Over the summer, a massive surge in refugees fleeing renewed violence and food insecurity in South Sudan arrived in Uganda. In response, Uganda’s Office of the Prime Minister and UNHCR had to move quickly to find shelter for tens of thousands of refugees. They chose several locations for additional refugee settlements; among those was the Bidibidi settlement in the Yumbe district of northern Uganda.
In total, there are now over 509,000 South Sudanese refugees in Uganda, which means the country is host to one of the largest refugee populations in the world. Bidibidi, in and of itself, stands as one of the globe’s largest; it now hosts over 166,000 refugees and covers 110 square miles.
But what does this really mean? What it does it take to go from literally nothing to the creation of a mid-sized city?

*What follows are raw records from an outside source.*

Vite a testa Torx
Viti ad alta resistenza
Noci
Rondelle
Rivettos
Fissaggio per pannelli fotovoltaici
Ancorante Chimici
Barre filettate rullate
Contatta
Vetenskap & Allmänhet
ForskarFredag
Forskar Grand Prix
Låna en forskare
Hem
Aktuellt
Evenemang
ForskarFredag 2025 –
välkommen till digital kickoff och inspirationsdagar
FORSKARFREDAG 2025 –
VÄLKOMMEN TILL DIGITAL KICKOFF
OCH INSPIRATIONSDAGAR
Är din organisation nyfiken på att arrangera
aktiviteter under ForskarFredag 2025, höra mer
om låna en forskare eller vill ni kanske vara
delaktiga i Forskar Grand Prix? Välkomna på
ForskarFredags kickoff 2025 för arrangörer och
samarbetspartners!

I was there in October and can say it requires a mobilization effort of the highest order. It requires a number of entities partnering to address a range of critical needs – in health, housing, food, water, and sanitation. Due to the herculean efforts of UNHCR, the lead UN agency responding to the refugee crisis in the country, the Ugandan government, other UN agencies and nongovernmental organizations, this is exactly what happened.
How? Let’s break it down.
When a refugee from South Sudan enters Uganda – and there are thousands crossing each day –they are first registered at the border by the Ugandan government (with UNHCR monitoring the process).
Their basic information is recorded, and they are given food. Immediately afterward, they undergo a medical screening and vaccinations. For those healthy enough, they are taken to a reception center and provided a hot meal and blanket.

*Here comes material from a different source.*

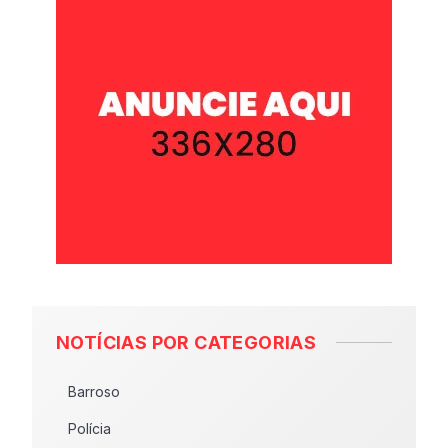
NOTÍCIAS POR CATEGORIAS
Barroso
Polícia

Currently, 36 hours from their initial arrival, these refugees are given a plot of land by the Ugandan government, which has a unique and remarkably open policy to refugee resettlement.
At Bidibidi, they will also find:
Roads: 95 miles have opened since July.
Shelters: Tens of thousands of shelters span as far as the eye can see because every single refugee or his family is provided a shelter kit.
Schools: 10 primary schools are educating over 13,400 kids. Nine pre-schools are also up and running, serving almost 4,000 children.
Hospitals: There are currently seven health care facilities that offer in-patient care, outpatient consultation, nutrition screening/treatment, immunization, referrals to the district hospital, HIV/TB services, and mental health/psychosocial support.
Women’s centers: Two women’s centers have been completed, out of five planned, offering a range of services, including around sexual and gender based violence.
Water wells/pumps: 13 water boreholes have been drilled, along with 30 tap stands and 33 operational hand pumps.
Latrines: 3,393 latrines have been constructed.
“Boda Boda Talk Talk”: A motorbike and speaker system shares key messages in the communities.
While I was there, I saw the UN and UNHCR at their finest. Operating in conjunction with the government and NGO partners, UNHCR is moving incredibly quickly to address a massive humanitarian crisis similar in scale as to what is being faced in Syria or Yemen or Iraq.
Of course, major challenges remain in all the areas I mentioned, due to the number of refugees streaming across the border, funding constraints, and the critical needs of those currently living inside the settlement. But, as I witnessed, the UN is intent on seeing that everyone crossing the South Sudan border is given the life sustaining support they need.